(Exercise goal): Below are the records. Gather each line that holds "overflow".

_ _ _

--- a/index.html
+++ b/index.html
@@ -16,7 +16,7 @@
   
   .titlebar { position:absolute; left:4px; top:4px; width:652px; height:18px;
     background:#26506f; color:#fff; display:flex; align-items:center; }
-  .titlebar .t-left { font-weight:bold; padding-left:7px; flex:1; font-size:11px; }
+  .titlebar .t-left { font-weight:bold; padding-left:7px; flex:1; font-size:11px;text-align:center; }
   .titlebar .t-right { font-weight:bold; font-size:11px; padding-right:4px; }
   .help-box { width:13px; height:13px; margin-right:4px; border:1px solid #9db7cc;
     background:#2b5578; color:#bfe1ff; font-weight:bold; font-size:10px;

_ _ _

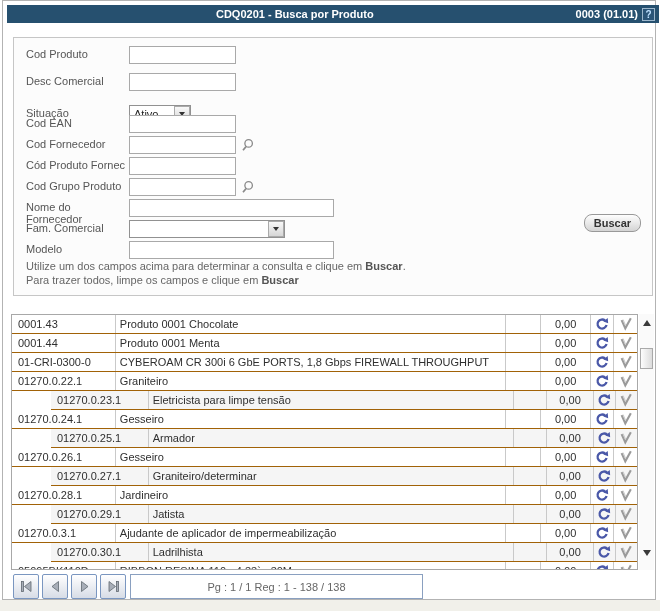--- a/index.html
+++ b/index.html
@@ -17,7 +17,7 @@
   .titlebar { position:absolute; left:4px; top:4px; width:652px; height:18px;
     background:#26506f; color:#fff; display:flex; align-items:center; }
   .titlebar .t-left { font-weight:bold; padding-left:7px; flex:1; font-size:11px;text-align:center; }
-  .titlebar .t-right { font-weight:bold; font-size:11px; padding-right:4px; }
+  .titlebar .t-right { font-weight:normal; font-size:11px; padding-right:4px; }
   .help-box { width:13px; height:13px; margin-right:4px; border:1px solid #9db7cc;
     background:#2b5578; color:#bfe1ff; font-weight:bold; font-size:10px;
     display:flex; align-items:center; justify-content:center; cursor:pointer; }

_ _ _

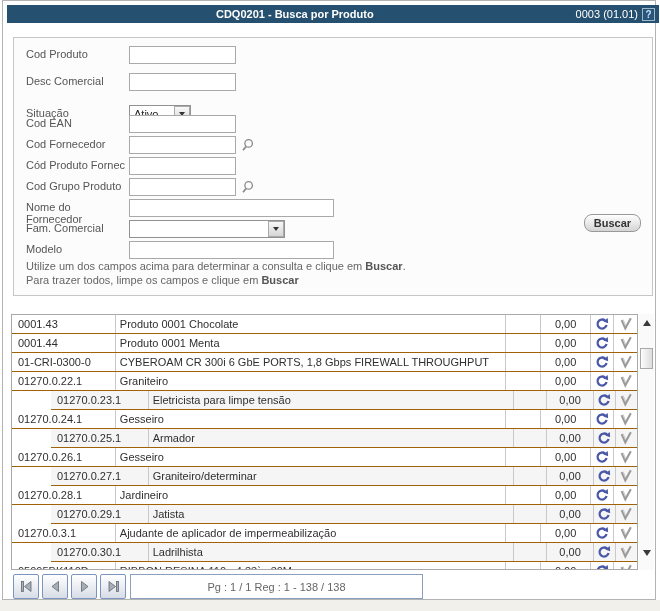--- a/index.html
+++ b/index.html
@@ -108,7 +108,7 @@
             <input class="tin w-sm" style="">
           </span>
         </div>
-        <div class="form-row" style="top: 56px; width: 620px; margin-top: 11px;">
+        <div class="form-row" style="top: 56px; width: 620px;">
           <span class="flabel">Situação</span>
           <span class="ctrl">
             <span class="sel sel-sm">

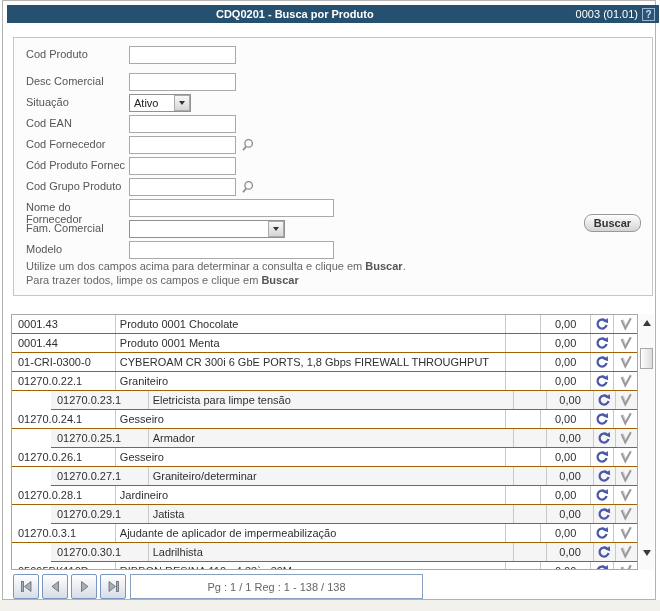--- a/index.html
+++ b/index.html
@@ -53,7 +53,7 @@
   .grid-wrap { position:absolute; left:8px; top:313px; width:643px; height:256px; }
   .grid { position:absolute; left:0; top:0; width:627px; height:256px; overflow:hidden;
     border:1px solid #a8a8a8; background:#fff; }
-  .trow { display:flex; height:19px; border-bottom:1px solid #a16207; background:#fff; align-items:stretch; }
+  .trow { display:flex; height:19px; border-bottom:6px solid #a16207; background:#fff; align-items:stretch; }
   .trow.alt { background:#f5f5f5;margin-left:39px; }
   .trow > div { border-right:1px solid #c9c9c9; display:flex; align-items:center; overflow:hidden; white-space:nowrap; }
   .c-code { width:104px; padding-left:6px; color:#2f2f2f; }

_ _ _

(Output):
   .grid { position:absolute; left:0; top:0; width:627px; height:256px; overflow:hidden;
   .trow > div { border-right:1px solid #c9c9c9; display:flex; align-items:center; overflow:hidden; white-space:nowrap; }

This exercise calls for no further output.